In collaboration with her daughter Rose Wilder Lane—an editor with brilliant talent but dubious journalistic ethics—Wilder softened these vulgarities of pioneer life for her juvenile audience. Although a sense of propriety influenced this whitewashing of history, Fraser’s research also reveals deeply personal motivations. Letters and journal entries demonstrate that Wilder intended her Little House series as a memorial to her parents. Fraser writes:

Throughout the whole series, her emphasis on her parents’ finest qualities built the illusion—the ideal—of the yeoman farmer, able to sustain a family on the homestead, raising something from nothing. (439)

This applause for self-sufficiency critiqued New Deal sentiments, which Wilder strongly opposed. But they also arose from a yearning for loved ones lost, and from an urgency to right the wrongs of the past. On These Happy Golden Years, Fraser comments:

Her final novel was her last opportunity to spend time with parents long gone, her last word on a marriage that began with such joy and promise. Secure in the eternal present tense, the last thing Laura says to the reader is, “It is a beautiful world.” (440)

To achieve the illusion of a beautiful world, Wilder deleted episodes from her life, reconfigured time, and glossed over the flaws of those she adored. While her books describe maple sugaring and her corncob doll in exquisite detail, they mention nothing about her brother who died in infancy. Nor do they disclose her father’s recurrent debts and his failures in farming. The Kansas homestead about which Wilder writes so hauntingly was actually an illegal claim on Osage Indian territory.

Fraser suggests that Wilder couldn’t include the whole truth because it was unbearable to revisit the past. “Painfully casting her mind back to the previous century,” Fraser writes, “she pressed on, kept awake all night by remembering her family’s misfortunes and failed crops, her sister falling ill and going blind. What had been punishing to survive was heartbreaking to relive. ‘It’s H—,’ she wrote to her daughter, taught never to swear” (4).

World to Come

Wilder reinvented her story to tolerate it, and in so doing created a world about which millions have since fantasized. In its careful delineation of truth and myth, Fraser’s biography loosens our grip on dreams of faraway places. It reminds us that sin abounds in every corner of the world, seething in prairie fires and dust storms even while we grasp at nostalgia.

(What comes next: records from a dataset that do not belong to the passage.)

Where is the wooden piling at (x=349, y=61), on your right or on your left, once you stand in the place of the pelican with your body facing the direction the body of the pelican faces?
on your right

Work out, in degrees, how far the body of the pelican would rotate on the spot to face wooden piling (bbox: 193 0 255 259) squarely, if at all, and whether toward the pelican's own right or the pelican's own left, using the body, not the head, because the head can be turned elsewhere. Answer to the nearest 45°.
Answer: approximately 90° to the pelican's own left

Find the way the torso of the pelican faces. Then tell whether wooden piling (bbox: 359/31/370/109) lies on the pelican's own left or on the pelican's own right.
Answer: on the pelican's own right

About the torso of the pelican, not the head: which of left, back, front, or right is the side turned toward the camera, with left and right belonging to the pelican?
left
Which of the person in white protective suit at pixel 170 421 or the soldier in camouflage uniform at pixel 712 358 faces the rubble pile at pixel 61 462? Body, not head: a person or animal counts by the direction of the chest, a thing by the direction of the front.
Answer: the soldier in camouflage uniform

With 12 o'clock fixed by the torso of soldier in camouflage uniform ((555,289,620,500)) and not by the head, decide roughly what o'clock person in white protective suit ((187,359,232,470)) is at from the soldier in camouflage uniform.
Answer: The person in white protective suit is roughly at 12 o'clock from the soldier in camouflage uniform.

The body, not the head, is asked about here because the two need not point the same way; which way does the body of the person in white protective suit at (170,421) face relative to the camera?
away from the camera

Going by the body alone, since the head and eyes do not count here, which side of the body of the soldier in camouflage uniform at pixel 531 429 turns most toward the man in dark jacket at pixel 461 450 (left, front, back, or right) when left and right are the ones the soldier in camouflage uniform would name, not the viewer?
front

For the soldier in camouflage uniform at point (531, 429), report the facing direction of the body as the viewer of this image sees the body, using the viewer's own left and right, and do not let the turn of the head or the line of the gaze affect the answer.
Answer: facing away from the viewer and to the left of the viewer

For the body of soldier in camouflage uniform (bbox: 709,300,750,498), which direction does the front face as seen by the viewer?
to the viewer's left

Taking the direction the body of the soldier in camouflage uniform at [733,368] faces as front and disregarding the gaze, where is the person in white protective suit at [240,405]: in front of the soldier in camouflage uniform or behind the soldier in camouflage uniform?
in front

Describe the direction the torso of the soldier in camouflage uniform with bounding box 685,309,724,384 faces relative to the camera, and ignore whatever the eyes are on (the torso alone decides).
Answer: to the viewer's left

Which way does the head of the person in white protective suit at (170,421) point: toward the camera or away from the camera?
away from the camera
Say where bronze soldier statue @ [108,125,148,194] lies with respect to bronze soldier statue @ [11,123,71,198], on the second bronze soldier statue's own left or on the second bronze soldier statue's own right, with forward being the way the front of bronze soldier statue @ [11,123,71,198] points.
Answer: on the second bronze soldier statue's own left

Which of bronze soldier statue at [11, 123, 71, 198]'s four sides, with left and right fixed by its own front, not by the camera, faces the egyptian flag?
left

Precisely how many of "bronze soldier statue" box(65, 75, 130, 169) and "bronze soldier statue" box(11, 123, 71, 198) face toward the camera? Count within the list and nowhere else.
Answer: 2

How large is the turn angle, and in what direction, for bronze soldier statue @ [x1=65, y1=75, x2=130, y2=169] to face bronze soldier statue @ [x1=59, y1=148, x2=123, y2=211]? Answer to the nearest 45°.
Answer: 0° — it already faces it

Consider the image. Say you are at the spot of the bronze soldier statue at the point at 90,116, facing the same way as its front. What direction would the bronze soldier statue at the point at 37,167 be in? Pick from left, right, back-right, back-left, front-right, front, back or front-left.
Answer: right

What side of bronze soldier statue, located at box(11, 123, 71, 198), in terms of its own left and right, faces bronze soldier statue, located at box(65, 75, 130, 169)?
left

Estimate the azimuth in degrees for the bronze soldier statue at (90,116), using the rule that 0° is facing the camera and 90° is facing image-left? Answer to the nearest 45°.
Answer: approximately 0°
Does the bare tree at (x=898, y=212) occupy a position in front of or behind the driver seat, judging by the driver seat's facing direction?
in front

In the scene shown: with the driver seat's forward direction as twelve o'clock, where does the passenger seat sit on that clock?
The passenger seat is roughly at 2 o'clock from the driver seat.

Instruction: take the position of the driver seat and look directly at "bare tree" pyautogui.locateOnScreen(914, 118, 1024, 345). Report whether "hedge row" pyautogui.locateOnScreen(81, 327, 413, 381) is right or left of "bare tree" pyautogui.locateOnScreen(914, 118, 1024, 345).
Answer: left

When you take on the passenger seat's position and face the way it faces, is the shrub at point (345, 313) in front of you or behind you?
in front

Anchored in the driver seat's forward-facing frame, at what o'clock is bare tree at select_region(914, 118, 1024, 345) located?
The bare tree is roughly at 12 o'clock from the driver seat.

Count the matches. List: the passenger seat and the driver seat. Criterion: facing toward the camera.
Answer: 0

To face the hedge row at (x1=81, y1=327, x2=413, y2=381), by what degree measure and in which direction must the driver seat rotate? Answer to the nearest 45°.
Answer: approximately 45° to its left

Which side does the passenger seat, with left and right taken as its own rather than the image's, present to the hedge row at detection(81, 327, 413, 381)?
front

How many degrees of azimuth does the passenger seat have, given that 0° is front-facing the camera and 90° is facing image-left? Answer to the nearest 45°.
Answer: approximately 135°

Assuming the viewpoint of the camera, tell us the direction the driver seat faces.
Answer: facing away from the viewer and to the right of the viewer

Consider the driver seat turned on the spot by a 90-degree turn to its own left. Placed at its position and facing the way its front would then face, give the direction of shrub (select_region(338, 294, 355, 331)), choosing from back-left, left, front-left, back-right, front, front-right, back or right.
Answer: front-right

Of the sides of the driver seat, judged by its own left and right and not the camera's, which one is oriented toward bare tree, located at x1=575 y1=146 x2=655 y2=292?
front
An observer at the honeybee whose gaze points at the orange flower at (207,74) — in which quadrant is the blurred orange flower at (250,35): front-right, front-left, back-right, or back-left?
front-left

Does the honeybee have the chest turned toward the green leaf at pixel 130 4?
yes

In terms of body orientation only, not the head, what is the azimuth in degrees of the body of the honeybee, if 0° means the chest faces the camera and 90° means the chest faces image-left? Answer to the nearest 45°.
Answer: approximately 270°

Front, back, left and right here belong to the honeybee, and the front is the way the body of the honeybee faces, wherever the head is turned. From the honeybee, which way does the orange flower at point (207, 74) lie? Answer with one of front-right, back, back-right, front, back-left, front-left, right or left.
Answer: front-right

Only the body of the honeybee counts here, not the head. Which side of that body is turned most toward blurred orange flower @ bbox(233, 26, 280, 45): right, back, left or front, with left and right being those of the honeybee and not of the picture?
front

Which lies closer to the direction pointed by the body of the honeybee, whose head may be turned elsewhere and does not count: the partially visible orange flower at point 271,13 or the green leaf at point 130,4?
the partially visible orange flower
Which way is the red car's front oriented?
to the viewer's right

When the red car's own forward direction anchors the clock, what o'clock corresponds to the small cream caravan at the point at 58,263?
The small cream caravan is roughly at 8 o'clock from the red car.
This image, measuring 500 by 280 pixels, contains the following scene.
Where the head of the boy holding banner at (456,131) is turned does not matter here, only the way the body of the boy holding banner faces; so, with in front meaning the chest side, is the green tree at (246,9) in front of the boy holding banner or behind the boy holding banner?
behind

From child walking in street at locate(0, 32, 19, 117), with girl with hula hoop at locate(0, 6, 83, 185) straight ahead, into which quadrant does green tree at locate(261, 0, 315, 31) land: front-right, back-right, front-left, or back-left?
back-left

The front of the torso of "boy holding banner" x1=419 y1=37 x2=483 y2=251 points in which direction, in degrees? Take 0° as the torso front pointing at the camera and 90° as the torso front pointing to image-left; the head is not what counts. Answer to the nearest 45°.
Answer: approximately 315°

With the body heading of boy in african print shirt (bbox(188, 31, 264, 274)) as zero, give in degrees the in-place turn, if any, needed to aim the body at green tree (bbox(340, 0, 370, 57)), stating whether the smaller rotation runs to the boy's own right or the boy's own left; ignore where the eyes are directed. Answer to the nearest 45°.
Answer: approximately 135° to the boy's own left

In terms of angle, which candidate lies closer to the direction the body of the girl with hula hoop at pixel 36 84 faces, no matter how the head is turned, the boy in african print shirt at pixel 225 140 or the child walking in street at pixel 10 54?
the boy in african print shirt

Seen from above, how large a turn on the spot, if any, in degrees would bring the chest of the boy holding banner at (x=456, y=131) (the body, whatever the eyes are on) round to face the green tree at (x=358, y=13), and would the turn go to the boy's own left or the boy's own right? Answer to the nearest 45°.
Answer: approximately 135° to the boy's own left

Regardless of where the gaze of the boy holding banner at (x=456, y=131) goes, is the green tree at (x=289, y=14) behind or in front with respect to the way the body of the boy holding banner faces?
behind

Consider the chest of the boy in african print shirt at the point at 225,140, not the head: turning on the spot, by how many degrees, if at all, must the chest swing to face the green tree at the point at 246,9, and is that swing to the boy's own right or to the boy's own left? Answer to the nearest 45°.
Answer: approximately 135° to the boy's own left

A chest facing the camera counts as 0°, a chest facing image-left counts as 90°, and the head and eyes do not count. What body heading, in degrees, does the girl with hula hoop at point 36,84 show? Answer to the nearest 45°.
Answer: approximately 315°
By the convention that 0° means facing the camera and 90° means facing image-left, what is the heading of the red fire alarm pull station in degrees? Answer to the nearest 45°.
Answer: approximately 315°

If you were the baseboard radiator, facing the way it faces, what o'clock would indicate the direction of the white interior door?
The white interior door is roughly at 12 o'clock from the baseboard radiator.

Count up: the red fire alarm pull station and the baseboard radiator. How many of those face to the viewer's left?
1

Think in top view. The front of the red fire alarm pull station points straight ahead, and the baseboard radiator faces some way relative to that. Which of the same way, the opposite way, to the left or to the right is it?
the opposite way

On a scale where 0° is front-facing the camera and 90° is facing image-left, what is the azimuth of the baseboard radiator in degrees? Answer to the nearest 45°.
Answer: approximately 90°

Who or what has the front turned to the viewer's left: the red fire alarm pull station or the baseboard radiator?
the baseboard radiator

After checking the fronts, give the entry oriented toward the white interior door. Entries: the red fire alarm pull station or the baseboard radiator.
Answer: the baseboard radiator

The survey of Wilder’s life in Prairie Fires offers us gifts that penetrate deeper than her treasured novels. Wilder’s story—the whole story—interweaves suffering and hope. Wilder challenges us to confront brokenness with courage, and to recognize God’s mercies even during calamity. A knowledge of the misery she endured renders her advice to children all the more compelling: “The most valuable thing for life never changes by time or place—it is to be honest and cheerful, to find happiness in what you have, and to have courage in hardships” (467).

Wilder challenges us to confront brokenness with courage, and to recognize God’s mercies even during calamity.

A review of Wilder’s hardships, and her tenacity in the face of them, directs focus to the fount of all courage and hope. Ironically, while her novels prompt us to pine for a past world, her story casts our eyes toward the world to come.

In Prairie Fires, we witness an era as tangled and broken as our own. But we also find poignant reminders of God’s grace. Wilder’s legacy teaches us that when we found our hope on the Rock of Ages, no floods or winds, grasshoppers or blizzards, poverty or scorching prairie fires can knock us from the path, or separate us from his love (Matt. 7:24–27; Rom. 8:38–39).